Include review of institutional charters in MUP pension reform
This is in response to the call of President Marcos during his second State of the Nation Address (Sona) last July 24 for the enactment of the military and uniformed personnel (MUP) pension reform bill.
The MUP pension reform has been a persistent issue, especially after Finance Secretary Benjamin Diokno and his team zeroed in on the pension of the retirees and veterans, labeling them as “elephant in the room” that might be the probable cause of a fiscal collapse if the issue is not addressed.
We all agree that Diokno’s proposal that MUP personnel contribute to their pension like other government employees is a sustainable solution.

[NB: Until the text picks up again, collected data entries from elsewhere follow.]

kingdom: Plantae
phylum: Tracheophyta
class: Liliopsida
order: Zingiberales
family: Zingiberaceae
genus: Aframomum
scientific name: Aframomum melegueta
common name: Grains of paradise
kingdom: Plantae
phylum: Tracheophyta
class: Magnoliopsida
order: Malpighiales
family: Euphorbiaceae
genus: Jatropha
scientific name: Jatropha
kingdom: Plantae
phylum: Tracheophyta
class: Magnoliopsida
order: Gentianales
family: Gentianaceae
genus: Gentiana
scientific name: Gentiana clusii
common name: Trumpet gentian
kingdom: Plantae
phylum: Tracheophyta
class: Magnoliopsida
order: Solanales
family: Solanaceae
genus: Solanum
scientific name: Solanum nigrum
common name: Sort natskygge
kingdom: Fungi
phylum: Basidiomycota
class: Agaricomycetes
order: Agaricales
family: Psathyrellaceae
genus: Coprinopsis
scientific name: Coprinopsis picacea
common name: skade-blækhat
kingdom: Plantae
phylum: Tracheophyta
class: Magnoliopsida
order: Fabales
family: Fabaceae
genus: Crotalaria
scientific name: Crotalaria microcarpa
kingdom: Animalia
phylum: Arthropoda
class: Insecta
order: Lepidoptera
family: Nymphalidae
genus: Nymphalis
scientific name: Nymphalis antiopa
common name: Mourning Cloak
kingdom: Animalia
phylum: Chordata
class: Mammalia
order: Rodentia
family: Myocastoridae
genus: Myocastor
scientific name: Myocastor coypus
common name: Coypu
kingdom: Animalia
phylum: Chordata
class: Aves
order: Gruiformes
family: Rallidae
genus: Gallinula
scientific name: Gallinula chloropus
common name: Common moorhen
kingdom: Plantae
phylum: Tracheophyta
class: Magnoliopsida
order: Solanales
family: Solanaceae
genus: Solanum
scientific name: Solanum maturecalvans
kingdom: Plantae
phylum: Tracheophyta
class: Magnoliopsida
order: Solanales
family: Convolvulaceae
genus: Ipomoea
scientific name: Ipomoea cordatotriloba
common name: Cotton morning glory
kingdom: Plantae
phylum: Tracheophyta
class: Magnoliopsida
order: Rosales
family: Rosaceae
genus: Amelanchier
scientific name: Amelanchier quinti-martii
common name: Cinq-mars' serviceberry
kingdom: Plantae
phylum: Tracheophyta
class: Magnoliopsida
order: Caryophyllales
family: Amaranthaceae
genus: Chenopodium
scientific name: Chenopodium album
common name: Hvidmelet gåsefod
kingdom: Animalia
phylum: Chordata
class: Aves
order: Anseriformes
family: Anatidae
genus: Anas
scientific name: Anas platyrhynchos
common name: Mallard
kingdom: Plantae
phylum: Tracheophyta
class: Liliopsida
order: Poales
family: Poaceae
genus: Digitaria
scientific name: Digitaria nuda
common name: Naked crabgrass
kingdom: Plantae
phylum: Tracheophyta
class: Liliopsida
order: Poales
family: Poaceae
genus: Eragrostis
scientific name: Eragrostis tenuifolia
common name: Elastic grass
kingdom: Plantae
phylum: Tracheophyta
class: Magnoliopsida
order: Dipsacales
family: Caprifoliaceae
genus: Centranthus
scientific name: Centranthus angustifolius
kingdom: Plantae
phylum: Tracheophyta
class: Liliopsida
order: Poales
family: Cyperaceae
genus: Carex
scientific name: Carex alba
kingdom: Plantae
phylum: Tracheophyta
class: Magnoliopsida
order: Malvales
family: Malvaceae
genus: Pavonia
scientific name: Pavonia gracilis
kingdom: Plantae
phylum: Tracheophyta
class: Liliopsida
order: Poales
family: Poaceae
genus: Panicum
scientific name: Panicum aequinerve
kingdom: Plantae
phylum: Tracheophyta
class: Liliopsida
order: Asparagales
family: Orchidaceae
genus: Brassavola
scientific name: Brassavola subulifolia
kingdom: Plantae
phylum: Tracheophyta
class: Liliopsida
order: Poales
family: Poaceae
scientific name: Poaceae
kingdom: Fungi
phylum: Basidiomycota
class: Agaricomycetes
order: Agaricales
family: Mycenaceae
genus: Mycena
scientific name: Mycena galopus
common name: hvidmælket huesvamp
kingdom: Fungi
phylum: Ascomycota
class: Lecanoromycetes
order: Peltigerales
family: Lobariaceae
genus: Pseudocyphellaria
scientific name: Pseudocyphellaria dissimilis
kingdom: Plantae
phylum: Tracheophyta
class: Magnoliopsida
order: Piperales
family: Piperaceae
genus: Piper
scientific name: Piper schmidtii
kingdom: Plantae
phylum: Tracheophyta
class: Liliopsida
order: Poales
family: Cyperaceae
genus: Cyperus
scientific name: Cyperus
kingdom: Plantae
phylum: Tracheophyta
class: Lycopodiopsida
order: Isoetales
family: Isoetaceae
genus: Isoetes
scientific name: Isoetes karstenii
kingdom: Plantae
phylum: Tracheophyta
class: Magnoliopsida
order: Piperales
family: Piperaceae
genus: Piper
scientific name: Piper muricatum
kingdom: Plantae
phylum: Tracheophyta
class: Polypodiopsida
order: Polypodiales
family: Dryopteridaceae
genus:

Among the agencies currently classified as part of MUP but are not directly providing armed security services is the National Mapping and Resource Information Authority (Namria), which Diokno failed to mention. As a matter of fact, there are other existing civilian government law enforcement agencies that were not considered part of MUP, such as officers from the National Bureau of Investigation (NBI), the Bureau of Customs (BOC), and the Bureau of Immigration (BI) who are allowed under law to bear arms and wear uniform but don’t fall under the category of a uniformed military and police service since they are not considered “common goods.”
There is a need for radical, painful organizational soul-searching within the Philippine bureaucracy in order to address the ballooning MUP pension. Agencies like Namria may be reclassified by amending their respective charters as armed civilian institutions, similar to NBI, BOC, and BI that do not belong to the MUP category. The respective pensions of retirees under these civilian institutions can be handled immediately by the Government Service Insurance System (GSIS).
The 1987 Constitution recognizes the Armed Forces of the Philippines and the Philippine National Police as the country’s only security and law enforcement organizations. However, the AFP and the PNP organization should not be spared from streamlining as part of the MUP pension reform bill. Some support services within the AFP and PNP that are not directly related to actual law enforcement and national defense such as the health and hospital service personnel, including veterinarians and special service (athletes), should be removed from the qualified MUP beneficiaries.
The budget for the AFP and PNP pensioners should be taken out from the respective annual budget and placed in a dedicated MUP pension management system, preferably under the management and supervision of the GSIS so as not to repeat the AFP Retirement and Separation Benefits System debacle, if and when these recommendations from an organizational point of view will be implemented by the current administration.